In this dataframe I want to create a column ‘desired_output’ that takes the first value of ‘lumpsum’ from the ‘index’ of each ‘ID’.
data = [
[1, 12334, 1, 12334],
[1, 12334, 1, 12334],
[1, 12334, 1, 12334],
[1, 12334, 1, 12334],
[1, 34567, 1, 12334],
[1, 34567, 1, 12334],
[2, 45788, 1, 45788],
[2, 45788, 2, 45788],
[2, 23467, 2, 45788],
[2, 5678, 3, 5678],
[2, 4567, 3, 5678],
[3, 56832, 1, 56832],
[3, 43456, 1, 56832],
[3, 2378, 2, 2378],
[4, 6754, 1, 6754],
[4, 3456, 2, 3456]
]
columns = ['ID', 'lumpsum', 'index', 'desired_output']
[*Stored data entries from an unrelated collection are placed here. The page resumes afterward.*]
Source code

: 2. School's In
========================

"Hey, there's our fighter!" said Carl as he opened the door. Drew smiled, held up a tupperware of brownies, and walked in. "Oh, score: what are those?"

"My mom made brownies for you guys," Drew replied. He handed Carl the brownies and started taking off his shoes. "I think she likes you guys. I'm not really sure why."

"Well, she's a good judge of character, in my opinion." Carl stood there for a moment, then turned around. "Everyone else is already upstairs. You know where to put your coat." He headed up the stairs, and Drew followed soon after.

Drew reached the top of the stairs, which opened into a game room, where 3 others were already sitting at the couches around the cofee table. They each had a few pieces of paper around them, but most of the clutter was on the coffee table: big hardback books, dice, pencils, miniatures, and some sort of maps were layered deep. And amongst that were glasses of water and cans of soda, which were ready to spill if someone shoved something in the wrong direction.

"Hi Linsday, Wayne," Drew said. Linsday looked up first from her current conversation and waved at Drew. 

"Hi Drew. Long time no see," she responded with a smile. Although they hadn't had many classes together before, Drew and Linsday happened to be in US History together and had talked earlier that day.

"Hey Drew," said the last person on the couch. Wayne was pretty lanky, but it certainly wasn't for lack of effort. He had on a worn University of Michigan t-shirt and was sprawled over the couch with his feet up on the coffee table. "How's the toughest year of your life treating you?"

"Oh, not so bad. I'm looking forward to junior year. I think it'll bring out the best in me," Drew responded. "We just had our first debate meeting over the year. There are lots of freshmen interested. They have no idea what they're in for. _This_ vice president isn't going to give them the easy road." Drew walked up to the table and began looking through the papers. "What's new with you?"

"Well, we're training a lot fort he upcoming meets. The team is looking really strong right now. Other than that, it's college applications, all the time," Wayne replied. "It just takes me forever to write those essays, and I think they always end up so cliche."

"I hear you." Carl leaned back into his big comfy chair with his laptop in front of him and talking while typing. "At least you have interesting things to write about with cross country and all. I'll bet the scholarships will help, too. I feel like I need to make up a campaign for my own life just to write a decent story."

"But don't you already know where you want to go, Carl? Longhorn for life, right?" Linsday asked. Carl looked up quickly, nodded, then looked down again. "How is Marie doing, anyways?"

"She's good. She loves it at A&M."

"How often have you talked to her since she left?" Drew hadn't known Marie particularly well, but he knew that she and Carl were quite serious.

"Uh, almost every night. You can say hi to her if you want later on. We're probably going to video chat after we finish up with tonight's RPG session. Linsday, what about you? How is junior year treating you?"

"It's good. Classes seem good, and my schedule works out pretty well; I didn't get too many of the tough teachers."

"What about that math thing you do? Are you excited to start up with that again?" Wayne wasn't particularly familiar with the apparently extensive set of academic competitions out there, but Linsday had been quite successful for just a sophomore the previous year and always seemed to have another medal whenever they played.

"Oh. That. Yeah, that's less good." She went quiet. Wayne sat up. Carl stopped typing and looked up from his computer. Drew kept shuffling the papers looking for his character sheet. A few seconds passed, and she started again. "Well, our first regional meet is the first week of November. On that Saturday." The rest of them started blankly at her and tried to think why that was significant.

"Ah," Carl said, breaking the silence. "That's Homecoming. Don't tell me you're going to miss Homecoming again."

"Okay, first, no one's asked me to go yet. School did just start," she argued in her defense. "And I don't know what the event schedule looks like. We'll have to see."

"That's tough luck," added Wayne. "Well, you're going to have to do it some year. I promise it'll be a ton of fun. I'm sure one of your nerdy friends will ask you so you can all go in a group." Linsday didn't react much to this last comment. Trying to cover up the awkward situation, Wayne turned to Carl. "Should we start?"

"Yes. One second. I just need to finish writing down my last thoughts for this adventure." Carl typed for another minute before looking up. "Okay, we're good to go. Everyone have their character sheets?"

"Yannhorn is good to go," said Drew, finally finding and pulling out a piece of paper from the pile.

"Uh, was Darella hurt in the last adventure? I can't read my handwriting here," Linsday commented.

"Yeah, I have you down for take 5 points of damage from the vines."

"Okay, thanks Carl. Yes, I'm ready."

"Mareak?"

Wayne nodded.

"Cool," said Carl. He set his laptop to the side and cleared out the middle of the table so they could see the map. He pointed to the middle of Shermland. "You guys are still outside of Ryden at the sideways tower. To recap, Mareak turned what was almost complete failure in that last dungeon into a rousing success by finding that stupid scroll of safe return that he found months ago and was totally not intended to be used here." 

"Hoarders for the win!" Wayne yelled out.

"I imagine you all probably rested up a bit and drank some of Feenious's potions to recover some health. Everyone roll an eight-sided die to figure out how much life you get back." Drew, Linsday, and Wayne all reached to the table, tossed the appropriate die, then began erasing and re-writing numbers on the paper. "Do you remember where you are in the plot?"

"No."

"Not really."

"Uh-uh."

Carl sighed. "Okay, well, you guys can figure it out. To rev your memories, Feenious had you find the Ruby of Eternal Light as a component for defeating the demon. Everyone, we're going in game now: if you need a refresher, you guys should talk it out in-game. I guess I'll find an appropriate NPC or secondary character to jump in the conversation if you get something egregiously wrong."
df = pd.DataFrame(data, columns=columns)
print(df)
I used this code tried to create the ‘desired_output’ column, and called this new column ‘test’.
df['test']=df.groupby('ID', 'index')['lumpsum'].transform('first')
The output completely ignored my grouping using ‘index’ and only returned the first ‘lumpsum’ value of each ‘ID’. how should I rectify this?